WORK REQUIRED: In the entries below, find the line with "If your target" and the line with "- Open project". Reproduce those two lines and every line between them exactly, and nothing more.
======== DATA RECORDS ========
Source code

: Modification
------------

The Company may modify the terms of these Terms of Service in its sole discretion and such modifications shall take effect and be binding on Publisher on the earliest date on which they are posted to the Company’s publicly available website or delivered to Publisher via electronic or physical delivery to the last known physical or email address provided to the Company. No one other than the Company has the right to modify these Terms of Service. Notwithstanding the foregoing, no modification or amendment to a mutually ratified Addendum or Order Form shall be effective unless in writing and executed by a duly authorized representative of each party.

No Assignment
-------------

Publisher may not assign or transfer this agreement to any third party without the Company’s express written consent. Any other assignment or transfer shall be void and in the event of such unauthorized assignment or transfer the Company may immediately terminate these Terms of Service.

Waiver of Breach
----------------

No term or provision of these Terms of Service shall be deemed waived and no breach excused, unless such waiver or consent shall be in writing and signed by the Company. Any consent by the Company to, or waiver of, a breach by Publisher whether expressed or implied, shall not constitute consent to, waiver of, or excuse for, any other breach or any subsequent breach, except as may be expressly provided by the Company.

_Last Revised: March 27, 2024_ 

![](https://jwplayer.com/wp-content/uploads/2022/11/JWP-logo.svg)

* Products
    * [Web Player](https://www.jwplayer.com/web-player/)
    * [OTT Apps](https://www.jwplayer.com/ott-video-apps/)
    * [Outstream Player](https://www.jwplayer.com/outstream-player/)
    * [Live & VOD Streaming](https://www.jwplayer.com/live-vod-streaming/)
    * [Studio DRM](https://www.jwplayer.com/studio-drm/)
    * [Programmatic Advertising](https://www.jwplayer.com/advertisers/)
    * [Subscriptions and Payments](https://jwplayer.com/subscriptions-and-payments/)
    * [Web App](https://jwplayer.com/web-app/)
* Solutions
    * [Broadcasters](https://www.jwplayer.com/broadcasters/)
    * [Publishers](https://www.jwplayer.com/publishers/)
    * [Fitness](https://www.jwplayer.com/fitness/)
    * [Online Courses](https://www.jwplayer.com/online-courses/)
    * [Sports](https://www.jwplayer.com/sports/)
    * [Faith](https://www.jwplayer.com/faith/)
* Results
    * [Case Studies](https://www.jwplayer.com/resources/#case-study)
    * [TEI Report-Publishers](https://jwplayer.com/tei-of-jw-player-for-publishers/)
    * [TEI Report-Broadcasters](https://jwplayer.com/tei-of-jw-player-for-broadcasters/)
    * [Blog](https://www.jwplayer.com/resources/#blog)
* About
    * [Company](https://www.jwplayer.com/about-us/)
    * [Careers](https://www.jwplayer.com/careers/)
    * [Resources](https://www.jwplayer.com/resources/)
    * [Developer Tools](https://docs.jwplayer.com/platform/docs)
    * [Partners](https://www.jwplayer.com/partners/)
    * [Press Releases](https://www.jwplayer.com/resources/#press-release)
========
======== DATA RECORDS ========
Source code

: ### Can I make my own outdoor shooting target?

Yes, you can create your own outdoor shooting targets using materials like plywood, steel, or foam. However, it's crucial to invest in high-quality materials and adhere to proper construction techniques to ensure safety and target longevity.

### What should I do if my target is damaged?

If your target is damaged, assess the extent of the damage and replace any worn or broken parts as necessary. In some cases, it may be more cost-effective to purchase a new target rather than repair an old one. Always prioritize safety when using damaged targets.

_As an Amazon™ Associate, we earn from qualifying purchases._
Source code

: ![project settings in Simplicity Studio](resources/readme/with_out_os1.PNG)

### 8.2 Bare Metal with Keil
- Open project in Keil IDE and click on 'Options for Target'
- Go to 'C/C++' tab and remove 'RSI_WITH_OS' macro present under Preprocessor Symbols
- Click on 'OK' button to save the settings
========
======== DATA RECORDS ========
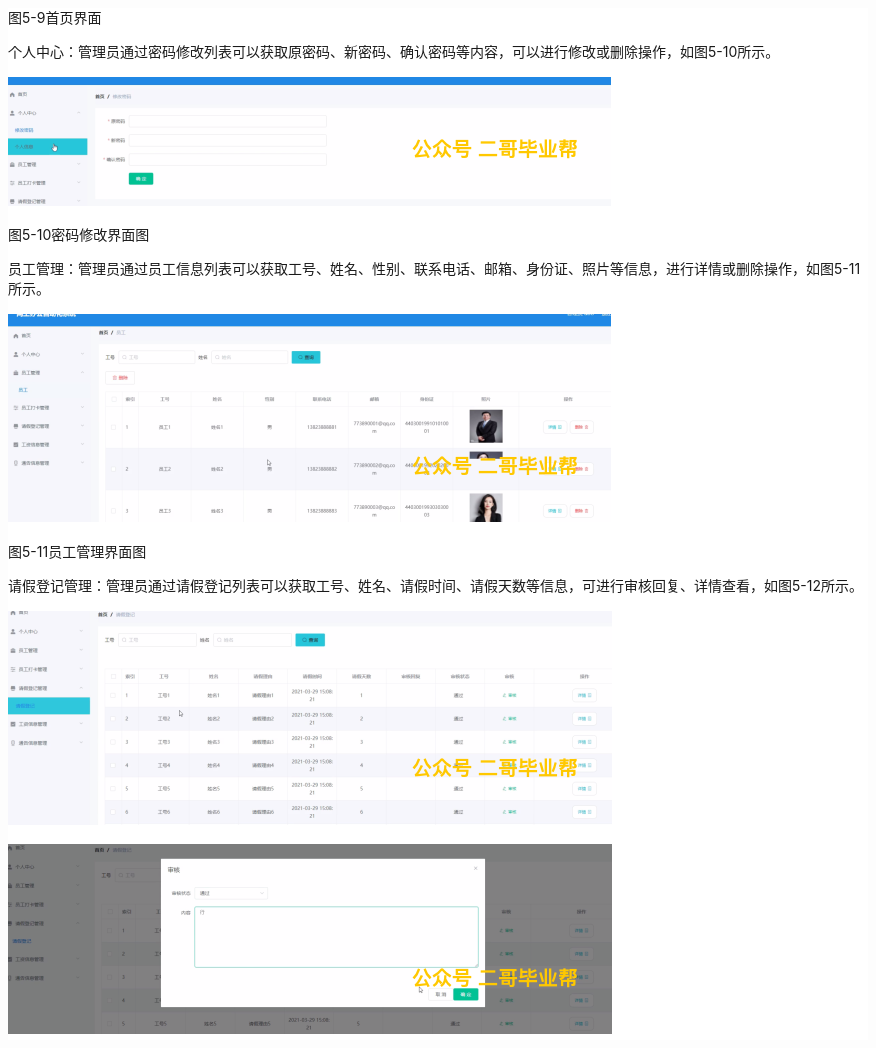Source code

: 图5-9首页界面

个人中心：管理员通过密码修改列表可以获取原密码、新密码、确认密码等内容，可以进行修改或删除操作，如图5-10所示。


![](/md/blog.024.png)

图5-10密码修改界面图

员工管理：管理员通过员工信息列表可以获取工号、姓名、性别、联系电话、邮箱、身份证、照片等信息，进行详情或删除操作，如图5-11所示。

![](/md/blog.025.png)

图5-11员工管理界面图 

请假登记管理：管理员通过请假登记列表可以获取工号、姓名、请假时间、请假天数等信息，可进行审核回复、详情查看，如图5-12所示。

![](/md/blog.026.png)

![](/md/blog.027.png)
========
SOLUTION FOR THIS EXERCISE:
If your target is damaged, assess the extent of the damage and replace any worn or broken parts as necessary. In some cases, it may be more cost-effective to purchase a new target rather than repair an old one. Always prioritize safety when using damaged targets.

_As an Amazon™ Associate, we earn from qualifying purchases._
Source code

: ![project settings in Simplicity Studio](resources/readme/with_out_os1.PNG)

### 8.2 Bare Metal with Keil
- Open project in Keil IDE and click on 'Options for Target'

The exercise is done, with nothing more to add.